Qué hacer -
[1] Contesta estas preguntas con lo que dice el texto sobre Leguía:
(a) ¿En qué mes y año empezó la dictadura de Leguía?
(b) ¿En qué ciudad se sublevó el comandante Luis Miguel Sánchez Cerro?
(c) ¿Hacia dónde salió Leguía en barco?
[2] Indica si cada frase coincide con el texto sobre Leguía. Responde sí o no y cita las palabras del texto que lo deciden.
(a) Leguía aceptó el asilo diplomático que le ofreció el embajador chileno.
(b) El ejército aceptó un gabinete formado solo por ministros militares.
(c) Leguía supo de los disturbios en Lima cuando estaba en alta mar.
[3] Transcribe del texto sobre Leguía el fragmento que empieza en "Iniciada en julio" y termina en "le tendrían compasión.".

Texto proporcionado -
※

Desde hace tiempo el congresista Carlos Raffo y el diario La Razón pregonan que el proceso judicial contra Alberto Fujimori lo “mata lentamente”. Si revisamos en la historia el caso de Augusto Bernardino Leguía, el único ex dictador enjuiciado, ya hubiera querido ese hombre el trato que recibe Fujimori.
Iniciada en julio de 1919, la dictadura de Leguía fue tan modernizadora y reformista como autoritaria y corrupta. Al propio Leguía se lo llenó de halagos y alabanzas como el Perú no había visto desde los virreyes. Banqueros, comerciantes, embajadores e intelectuales llevaron al clímax el servilismo al anciano dictador. Todos ellos después no le tendrían compasión.
Tras el descubrimiento de un intento de magnicidio contra Leguía dirigido por un diputado, los disturbios en la Universidad Nacional Mayor de San Marcos y una fuerte pifia contra él en un teatro limeño, en agosto de 1930 se produjo la sublevación del comandante Luis Miguel Sánchez Cerro en Arequipa.
Leguía fracasa en intentar sofocarla y busca nombrar un gabinete con sólo ministros militares. El ejército no acepta y presiona por una Junta Militar de Gobierno. Leguía la nombra, le presenta su renuncia y, pese a la oferta de asilo diplomático del embajador chileno, sale en barco rumbo a Panamá. En alta mar, por comunicación cablegráfica, se entera de disturbios y saqueos en Lima. Retorna y es capturado.

※

Datos de origen -
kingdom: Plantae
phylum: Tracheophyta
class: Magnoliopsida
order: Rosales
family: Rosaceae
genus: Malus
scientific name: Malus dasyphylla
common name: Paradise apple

※

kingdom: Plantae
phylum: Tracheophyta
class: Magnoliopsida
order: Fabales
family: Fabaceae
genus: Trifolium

※

Respuestas -
[1]
(a) En julio de 1919.
(b) En Arequipa.
(c) Hacia Panamá.

[2]
(a) No: "pese a la oferta de asilo diplomático del embajador chileno, sale en barco rumbo a Panamá".
(b) No: "El ejército no acepta y presiona por una Junta Militar de Gobierno."
(c) Sí: "En alta mar, por comunicación cablegráfica, se entera de disturbios y saqueos en Lima."

[3]
Iniciada en julio de 1919, la dictadura de Leguía fue tan modernizadora y reformista como autoritaria y corrupta. Al propio Leguía se lo llenó de halagos y alabanzas como el Perú no había visto desde los virreyes. Banqueros, comerciantes, embajadores e intelectuales llevaron al clímax el servilismo al anciano dictador. Todos ellos después no le tendrían compasión.